= Eduard Killias =

Eduard Killias (1 March 1829, in Chur – 14 November 1891, in Chur) was a Swiss physician and naturalist.

He studied medicine in Tübingen, Zurich, Bern, Prague and Vienna, obtaining his doctorate in medicine and surgery in 1852. Afterwards, he worked as a physician in his hometown of Chur and as a balneologist in Tarasp. He was long-time president of the Naturforschenden Gesellschaft Graubündens (1859–1891) and also served as vice-president of the Historisch-Antiquarischen Gesellschaft Graubündens.
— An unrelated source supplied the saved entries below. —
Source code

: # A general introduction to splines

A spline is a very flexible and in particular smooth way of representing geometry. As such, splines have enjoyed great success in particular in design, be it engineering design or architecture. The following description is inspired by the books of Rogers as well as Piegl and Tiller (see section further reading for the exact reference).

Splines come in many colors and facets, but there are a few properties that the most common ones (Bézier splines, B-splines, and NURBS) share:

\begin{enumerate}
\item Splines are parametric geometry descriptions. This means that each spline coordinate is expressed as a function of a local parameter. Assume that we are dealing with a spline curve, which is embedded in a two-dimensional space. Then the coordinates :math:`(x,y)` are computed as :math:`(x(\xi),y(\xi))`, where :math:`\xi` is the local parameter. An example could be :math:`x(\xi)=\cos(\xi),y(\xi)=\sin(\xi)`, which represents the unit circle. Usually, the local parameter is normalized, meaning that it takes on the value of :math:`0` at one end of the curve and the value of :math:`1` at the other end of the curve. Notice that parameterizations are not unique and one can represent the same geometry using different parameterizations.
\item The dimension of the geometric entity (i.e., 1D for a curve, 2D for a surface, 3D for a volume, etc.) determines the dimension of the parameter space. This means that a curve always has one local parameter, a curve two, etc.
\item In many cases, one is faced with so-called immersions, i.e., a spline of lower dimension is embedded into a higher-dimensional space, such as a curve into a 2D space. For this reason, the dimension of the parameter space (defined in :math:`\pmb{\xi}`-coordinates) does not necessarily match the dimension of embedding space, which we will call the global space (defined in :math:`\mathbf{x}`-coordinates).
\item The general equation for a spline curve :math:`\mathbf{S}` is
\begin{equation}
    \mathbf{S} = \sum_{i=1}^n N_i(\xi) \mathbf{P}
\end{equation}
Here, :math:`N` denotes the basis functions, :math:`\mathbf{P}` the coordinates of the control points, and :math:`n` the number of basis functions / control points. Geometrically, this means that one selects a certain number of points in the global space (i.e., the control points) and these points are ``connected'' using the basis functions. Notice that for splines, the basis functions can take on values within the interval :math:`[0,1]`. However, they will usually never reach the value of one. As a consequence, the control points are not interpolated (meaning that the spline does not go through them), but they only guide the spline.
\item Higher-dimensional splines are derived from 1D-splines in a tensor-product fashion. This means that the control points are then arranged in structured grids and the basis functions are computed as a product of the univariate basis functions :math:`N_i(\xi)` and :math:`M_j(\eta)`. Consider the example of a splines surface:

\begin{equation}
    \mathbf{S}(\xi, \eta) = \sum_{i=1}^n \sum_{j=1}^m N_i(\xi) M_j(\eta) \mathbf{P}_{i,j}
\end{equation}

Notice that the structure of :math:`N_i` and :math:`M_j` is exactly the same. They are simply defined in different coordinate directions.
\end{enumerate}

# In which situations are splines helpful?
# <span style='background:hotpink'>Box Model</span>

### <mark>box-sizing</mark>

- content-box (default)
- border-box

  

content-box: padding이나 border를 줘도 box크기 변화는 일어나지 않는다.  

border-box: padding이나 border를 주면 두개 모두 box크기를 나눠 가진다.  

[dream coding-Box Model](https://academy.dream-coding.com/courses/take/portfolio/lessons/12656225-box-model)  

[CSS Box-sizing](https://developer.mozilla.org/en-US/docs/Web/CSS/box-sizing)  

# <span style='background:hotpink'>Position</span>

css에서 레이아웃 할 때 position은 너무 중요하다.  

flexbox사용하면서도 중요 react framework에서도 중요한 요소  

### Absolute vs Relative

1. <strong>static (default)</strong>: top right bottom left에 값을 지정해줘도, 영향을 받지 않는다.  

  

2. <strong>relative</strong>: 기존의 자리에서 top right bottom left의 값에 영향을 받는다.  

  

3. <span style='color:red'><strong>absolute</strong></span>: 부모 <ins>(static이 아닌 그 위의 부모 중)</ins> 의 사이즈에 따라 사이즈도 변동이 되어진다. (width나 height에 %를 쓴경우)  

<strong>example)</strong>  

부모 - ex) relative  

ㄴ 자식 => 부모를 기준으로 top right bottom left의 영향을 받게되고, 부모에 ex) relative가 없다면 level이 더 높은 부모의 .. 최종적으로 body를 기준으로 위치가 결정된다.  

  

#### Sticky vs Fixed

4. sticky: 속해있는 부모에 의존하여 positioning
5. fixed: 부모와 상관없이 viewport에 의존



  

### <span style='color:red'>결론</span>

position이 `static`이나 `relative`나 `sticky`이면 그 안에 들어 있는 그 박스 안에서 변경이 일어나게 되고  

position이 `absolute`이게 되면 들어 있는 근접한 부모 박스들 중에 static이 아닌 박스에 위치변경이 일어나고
He was the author of several works on bryophytes native to the canton of Graubünden, and in the field of entomology, he was principal author of the five-volume "Beiträge zu einem Verzeichnisse der Insectenfauna Graubündens". His studies on the mineral waters at Tarasp were later translated into English and published as "Tarasp and its mineral waters" (Nettleton Balme Whitby; publisher: London: Bosworth, 1870).

Taxa with the specific epithet of killiasii are named after him, an example being the moss species, Orthotrichum killiasii (Müll.Hal.).

== Botanical works ==
- Verzeichniss der bündnerischen Laubmoose. — Jahresbericht der Naturforschenden Gesellschaft Graubündens n. F. 4: 77–134. (1859) – Directory of Graubünden mosses.
- Beiträge zur rhätischen Flora. — Jahresbericht der Naturforschenden Gesellschaft Graubündens n. F. 5: 71–81. (1860) Contributions to Rhaetian flora.
- Zweiter Nachtrag zu den Moos- und Flechtenverzeichnissen. — Jahresbericht der Naturforschenden Gesellschaft Graubündens n. F. 6: 245–251. (1861) – Second addendum to moss and lichen directories.
- Laubmoose. (unter: Beiträge zur bündnerischen Kryptogamenflora). — Jahresbericht der Naturforschenden Gesellschaft Graubündens n. F. 11: 183–188. (1866) – Mosses, Contributions to Graubünden cryptogamic flora
- Lebermoose. (unter: Beiträge zur bündnerischen Kryptogamenflora). — Jahresbericht der Naturforschenden Gesellschaft Graubündens n. F. 11: 189–200. (1866) – Liverworts, Contributions to Graubünden cryptogamic flora.
- Die Flora des Unterengadins. — Jahresbericht der Naturforschenden Gesellschaft Graubündens n. F. 31 (Beilage): I–LXXV, 1–266. (1888) – The flora of the Lower Engadine.